__DATA SECTION__.

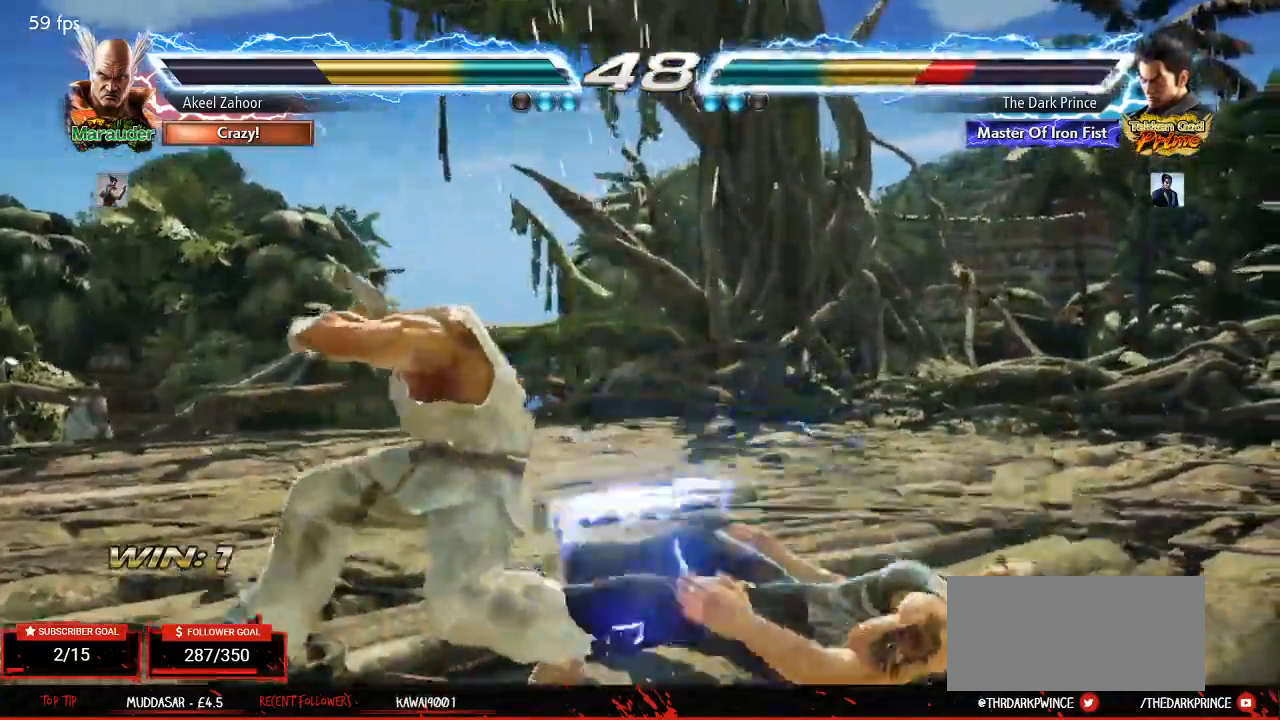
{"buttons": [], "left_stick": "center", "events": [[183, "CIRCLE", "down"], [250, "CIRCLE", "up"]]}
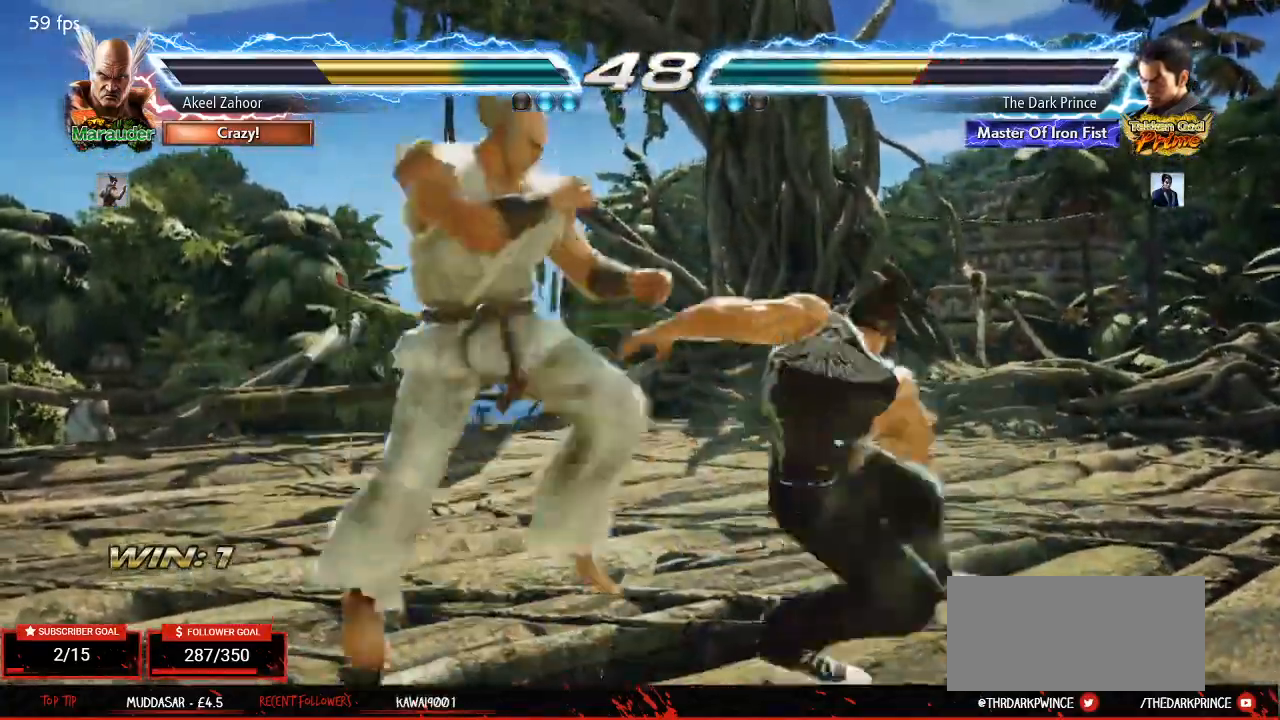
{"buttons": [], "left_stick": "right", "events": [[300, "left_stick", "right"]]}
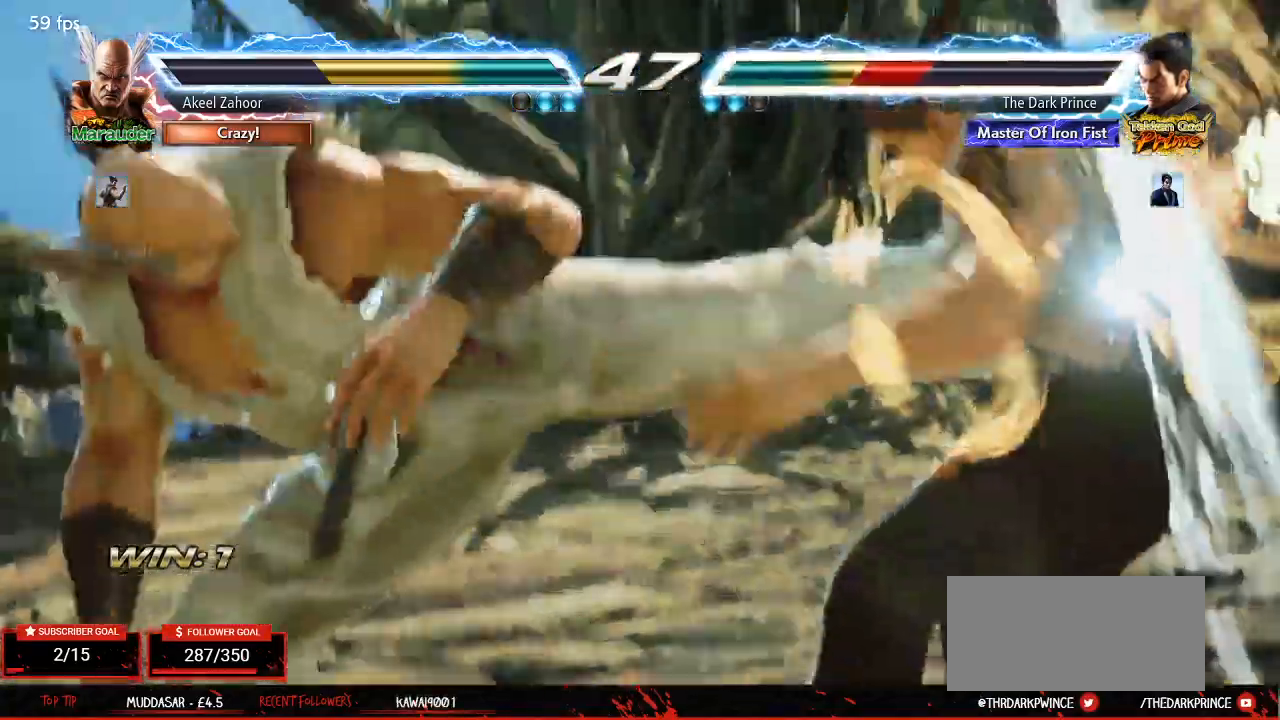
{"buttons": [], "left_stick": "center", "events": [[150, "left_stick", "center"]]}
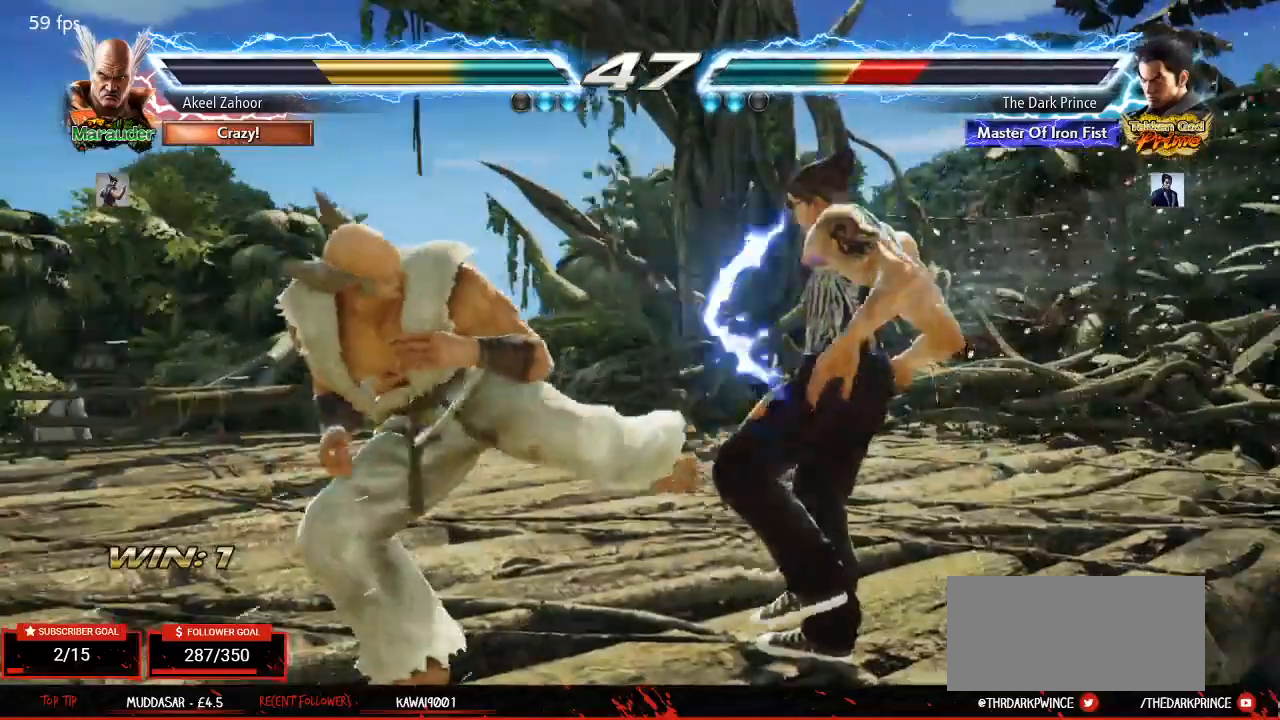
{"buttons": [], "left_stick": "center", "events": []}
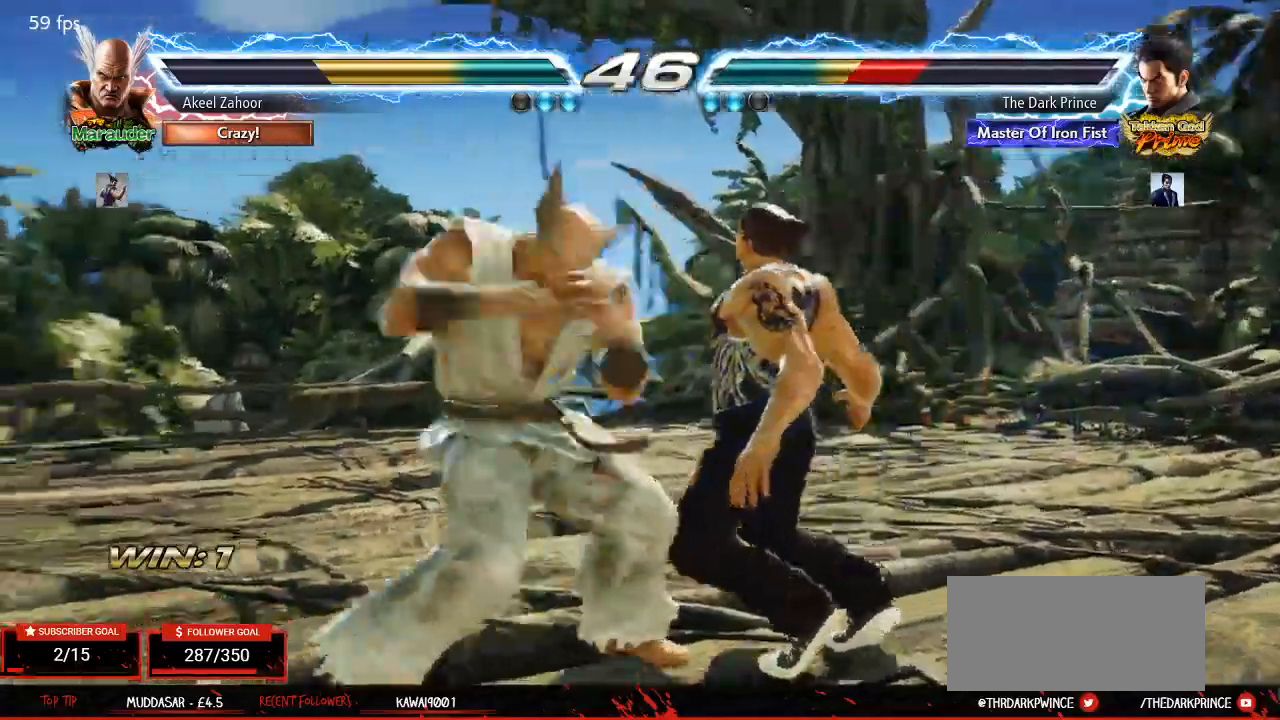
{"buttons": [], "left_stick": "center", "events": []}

__EXERCISE INSTRUCTIONS__.
Exact wording is required throughout: write out all the records, but no pictures.

__RESPONSE BOX__.
{"buttons": [], "left_stick": "center", "events": [[183, "CIRCLE", "down"], [250, "CIRCLE", "up"]]}
{"buttons": [], "left_stick": "right", "events": [[300, "left_stick", "right"]]}
{"buttons": [], "left_stick": "center", "events": [[150, "left_stick", "center"]]}
{"buttons": [], "left_stick": "center", "events": []}
{"buttons": [], "left_stick": "center", "events": []}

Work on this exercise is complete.